La Cop 26, qui veut unir le monde pour lutter contre les changements climatiques, se déroule à Glasgow du 30 octobre au 12 novembre 2021. A cette occasion, le Président Macron présente la France comme un acteur majeur de la lutte contre ce changement climatique.
Mais le gouvernement français peut-il mettre en avant son bilan en matière climatique et environnementale ?

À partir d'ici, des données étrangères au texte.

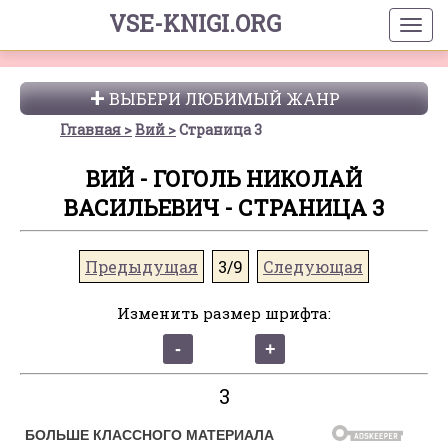
VSE-KNIGI.ORG
ВЫБЕРИ ЛЮБИМЫЙ ЖАНР
Главная
Вий
Страница 3
ВИЙ - ГОГОЛЬ НИКОЛАЙ
ВАСИЛЬЕВИЧ - СТРАНИЦА 3
Предыдущая
3/9
Следующая
Изменить размер шрифта:
3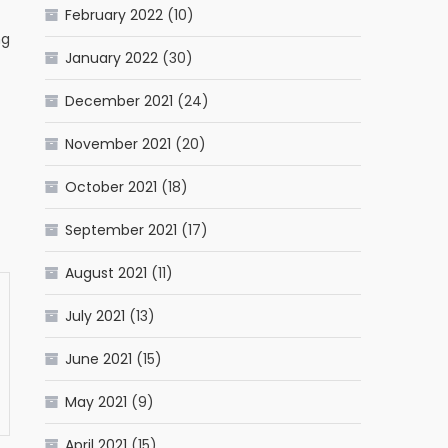
February 2022
(10)
ng
January 2022
(30)
December 2021
(24)
November 2021
(20)
October 2021
(18)
September 2021
(17)
August 2021
(11)
July 2021
(13)
June 2021
(15)
May 2021
(9)
April 2021
(15)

Pas sûr… englué dans ses contradictions entre agir fermement pour le climat, la préservation de l’environnement et des espèces et, sacrifier sur l’autel libéral les moyens d’action de la puissance publique, le choix semble avoir été fait. La principale action du gouvernement français sur la mandature a été de réduire le bilan carbone du ministère de l’Ecologie, en supprimant 20 % de ses effectifs. Pour le reste, entre échec de l’arrêt des néonicotinoïdes, instrumentalisation de la convention citoyenne sur le climat, atermoiements sur la chasse « traditionnelle »et condamnation de l’Etat pour inaction envers le climat, le bilan de la France est calamiteux !
Oui, la COP 26 pourrait être l’occasion pour Barbara Pompili de marquer son passage au ministère de l’Ecologie en marquant une inflexion. Sauf que, d’après nos informations, ce ne sera pas dans le bon sens ! Celle-ci a en effet prévu d’annoncer le sabordage des compétences techniques de son ministère : le MALUS-MALUS Pompili.

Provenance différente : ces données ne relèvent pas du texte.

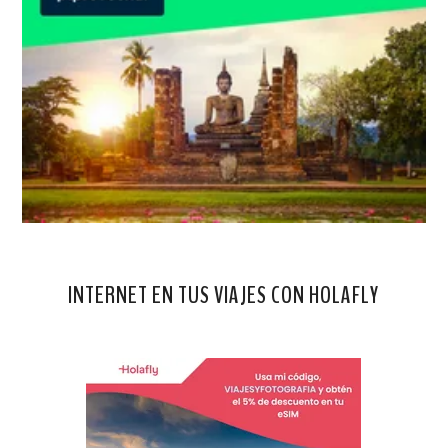
INTERNET EN TUS VIAJES CON HOLAFLY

Le MALUS-MALUS Pompili c’est : la fermeture des écoles de son ministère, le rabotage de l’attractivité des carrières de ses corps techniques (elle a prévu de signer le parapheur instituant la « Primescroc ‘ » pour ses agents lors de la COP 26 – en savoir plus ICI), le transfert ou suppressions des dernières missions techniques aux collectivités via la loi 3DS/4D.
Si la ministre veut laisser une trace qui ne soit pas vécue comme une punition pour l’Ecologie et les agents de son ministère, ce n’est pas en pérorant à la COP 26 sous forme de donneuse de leçons à la planète quand, en même temps, elle signe un décret accélérant le déclin des compétences techniques de ministère de l’écologie.
Il lui faudrait agir de toute urgence pour enfin redonner des moyens puissants d’action au ministère de la transition écologique en embauchant massivement, en revalorisant les carrières en abandonnant son projet « Primescroc’ » et en redirigeant son budget pour réellement agir pour l’environnement et la sauvegarde du patrimoine.